ZADANIE PISEMNE 1
Zaczynając od pierwszego wiersza wpisów, a kończąc na wierszu zawierającym „scientific name: Cyperus rotundus” (oba końce włącznie), ułóż te wiersze w listę numerowaną bez pustych linii.

PODANY TEKST
Renault mając nową Alpinę A110 w zasadzie nie musi już starać się o posiadanie hothatcha – czyli mocno usportowionego hatchbacka segmentu C. Ale prawda jest taka, że nawet pomijając cenę, nie każdy może sobie pozwolić na posiadanie 2-miejscowego samochodu. Osób ceniących auta conajmniej 4-miejscowe jest na tyle dużo, że rzadko która firma rezygnuje z takiego pojazdu w gamie. Mało tego, rynek wyraźnie wskazuje, że w tej kategorii poszukiwane są wozy właśnie 4-drzwiowe. Dlatego też przygotowując nowe Megane R.S. Renault zdecydowało się wyłącznie na takie nadwozie. Styliści zadbali by kojarzyło się z mocą i dynamiką bardziej niż model podstawowy. Uzyskali to za sprawą dyskretnego ospoilerowania, dyfuzora i wybrzuszonych błotników, w których ledwo mieszczą się szerzej rozstawione koła 245/35-19, na szczęście z oponami o wysuniętym poza obręcz kołnierzem. Dzięki niemu felgi nie są narażone na ocierki o krawężnik. Mniej farta odczuje ten kto uszkodzi oponę, bo zamiast koła zapasowego na pocieszenie znajdzie wzmacniacz Bose.

ZADANIE PISEMNE 2
Odpowiedz krótko na pytania do tekstu o Renault Megane R.S.:
(a) Jakie nadwozie wybrało Renault dla nowego Megane R.S.?
(b) Jaki rozmiar mają szerzej rozstawione koła?
(c) Co znajdzie zamiast koła zapasowego ten, kto uszkodzi oponę?

WIERSZE DANYCH
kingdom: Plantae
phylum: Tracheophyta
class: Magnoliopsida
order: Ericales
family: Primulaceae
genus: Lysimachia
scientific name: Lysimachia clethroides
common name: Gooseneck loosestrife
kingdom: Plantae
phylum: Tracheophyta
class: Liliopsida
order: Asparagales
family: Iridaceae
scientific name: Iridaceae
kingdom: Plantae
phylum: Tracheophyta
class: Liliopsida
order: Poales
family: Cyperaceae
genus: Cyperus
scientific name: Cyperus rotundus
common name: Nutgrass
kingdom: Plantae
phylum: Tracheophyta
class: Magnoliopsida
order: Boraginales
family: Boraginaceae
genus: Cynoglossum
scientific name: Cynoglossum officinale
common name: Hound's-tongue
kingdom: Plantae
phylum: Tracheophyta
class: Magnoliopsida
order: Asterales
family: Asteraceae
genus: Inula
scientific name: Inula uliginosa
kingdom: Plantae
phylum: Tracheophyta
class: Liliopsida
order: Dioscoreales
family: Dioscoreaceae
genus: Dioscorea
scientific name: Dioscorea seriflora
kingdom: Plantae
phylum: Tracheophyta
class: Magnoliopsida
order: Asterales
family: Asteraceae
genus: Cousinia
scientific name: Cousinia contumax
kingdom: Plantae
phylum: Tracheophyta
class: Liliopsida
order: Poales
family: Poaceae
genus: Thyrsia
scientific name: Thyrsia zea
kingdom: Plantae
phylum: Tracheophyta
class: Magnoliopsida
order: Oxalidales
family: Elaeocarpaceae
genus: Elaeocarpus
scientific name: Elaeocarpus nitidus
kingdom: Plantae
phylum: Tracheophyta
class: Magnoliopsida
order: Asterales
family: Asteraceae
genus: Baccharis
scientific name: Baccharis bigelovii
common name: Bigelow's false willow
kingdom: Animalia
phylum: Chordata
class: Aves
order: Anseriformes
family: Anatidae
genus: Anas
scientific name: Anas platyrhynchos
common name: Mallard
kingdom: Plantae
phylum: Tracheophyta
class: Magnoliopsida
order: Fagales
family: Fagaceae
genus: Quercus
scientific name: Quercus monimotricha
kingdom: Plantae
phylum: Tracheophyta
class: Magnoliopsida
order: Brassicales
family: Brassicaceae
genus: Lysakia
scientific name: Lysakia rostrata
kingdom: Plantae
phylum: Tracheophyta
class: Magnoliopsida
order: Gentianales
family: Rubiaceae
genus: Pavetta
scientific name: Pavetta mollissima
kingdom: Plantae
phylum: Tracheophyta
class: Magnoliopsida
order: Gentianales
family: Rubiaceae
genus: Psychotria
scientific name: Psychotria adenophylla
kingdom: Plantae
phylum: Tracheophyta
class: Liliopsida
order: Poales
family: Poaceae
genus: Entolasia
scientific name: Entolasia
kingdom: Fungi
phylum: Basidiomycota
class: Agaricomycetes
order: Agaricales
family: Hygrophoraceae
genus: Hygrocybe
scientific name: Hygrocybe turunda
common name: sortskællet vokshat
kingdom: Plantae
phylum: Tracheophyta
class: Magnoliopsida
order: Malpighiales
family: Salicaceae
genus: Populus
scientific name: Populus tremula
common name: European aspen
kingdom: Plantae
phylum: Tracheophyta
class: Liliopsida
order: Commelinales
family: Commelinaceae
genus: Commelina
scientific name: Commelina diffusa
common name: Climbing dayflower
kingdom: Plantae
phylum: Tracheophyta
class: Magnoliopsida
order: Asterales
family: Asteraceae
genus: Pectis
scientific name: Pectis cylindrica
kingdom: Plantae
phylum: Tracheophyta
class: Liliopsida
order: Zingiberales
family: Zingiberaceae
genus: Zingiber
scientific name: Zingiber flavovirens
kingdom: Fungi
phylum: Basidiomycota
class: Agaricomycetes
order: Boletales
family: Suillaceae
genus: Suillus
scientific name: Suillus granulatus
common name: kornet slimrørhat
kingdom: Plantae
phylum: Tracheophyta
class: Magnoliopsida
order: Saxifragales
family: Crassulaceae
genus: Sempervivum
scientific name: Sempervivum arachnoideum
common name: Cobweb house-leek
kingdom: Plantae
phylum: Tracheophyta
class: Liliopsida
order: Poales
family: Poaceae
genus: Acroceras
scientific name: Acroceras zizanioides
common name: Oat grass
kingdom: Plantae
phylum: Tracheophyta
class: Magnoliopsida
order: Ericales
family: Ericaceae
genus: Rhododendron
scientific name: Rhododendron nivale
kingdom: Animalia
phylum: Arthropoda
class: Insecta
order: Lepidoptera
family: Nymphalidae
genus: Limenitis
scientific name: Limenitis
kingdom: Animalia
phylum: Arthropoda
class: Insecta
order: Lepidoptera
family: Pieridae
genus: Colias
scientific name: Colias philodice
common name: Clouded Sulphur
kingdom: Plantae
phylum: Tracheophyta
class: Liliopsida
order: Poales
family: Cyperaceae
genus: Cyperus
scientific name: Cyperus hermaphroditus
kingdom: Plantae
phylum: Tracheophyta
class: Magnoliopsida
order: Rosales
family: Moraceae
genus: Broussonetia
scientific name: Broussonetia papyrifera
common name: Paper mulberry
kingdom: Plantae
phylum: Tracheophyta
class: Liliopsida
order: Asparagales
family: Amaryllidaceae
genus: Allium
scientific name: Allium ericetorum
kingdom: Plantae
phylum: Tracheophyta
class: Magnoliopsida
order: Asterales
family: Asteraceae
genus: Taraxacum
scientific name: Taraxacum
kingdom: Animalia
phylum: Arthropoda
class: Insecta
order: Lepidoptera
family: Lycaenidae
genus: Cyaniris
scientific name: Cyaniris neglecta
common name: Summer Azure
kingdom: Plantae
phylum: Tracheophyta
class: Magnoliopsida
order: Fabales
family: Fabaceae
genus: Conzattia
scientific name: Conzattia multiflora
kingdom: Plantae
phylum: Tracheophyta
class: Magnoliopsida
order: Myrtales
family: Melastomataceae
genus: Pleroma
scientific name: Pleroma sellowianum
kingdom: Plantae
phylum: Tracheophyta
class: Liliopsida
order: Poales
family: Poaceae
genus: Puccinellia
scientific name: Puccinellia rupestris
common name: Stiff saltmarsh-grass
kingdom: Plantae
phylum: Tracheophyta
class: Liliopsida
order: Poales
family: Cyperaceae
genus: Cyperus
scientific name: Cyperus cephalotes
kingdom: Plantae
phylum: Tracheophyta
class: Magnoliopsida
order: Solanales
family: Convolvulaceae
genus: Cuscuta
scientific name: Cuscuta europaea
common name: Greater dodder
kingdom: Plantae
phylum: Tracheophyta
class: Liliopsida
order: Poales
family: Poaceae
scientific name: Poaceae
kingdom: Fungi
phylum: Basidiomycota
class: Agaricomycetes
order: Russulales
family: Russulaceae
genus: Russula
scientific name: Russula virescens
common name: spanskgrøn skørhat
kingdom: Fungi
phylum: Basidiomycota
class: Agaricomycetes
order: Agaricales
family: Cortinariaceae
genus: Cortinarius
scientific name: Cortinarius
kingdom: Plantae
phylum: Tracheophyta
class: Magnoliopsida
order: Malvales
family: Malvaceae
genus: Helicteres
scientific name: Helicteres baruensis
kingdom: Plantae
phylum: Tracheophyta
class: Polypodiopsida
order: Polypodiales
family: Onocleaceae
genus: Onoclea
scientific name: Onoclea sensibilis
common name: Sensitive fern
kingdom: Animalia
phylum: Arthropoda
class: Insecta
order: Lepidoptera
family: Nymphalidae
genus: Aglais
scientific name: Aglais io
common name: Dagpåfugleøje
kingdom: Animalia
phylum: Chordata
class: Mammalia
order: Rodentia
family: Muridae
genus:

ODPOWIEDŹ DO ĆWICZENIA 1
1. kingdom: Plantae
2. phylum: Tracheophyta
3. class: Magnoliopsida
4. order: Ericales
5. family: Primulaceae
6. genus: Lysimachia
7. scientific name: Lysimachia clethroides
8. common name: Gooseneck loosestrife
9. kingdom: Plantae
10. phylum: Tracheophyta
11. class: Liliopsida
12. order: Asparagales
13. family: Iridaceae
14. scientific name: Iridaceae
15. kingdom: Plantae
16. phylum: Tracheophyta
17. class: Liliopsida
18. order: Poales
19. family: Cyperaceae
20. genus: Cyperus
21. scientific name: Cyperus rotundus

ODPOWIEDŹ DO ĆWICZENIA 2
(a) Wyłącznie nadwozie 4-drzwiowe.
(b) 245/35-19.
(c) Wzmacniacz Bose.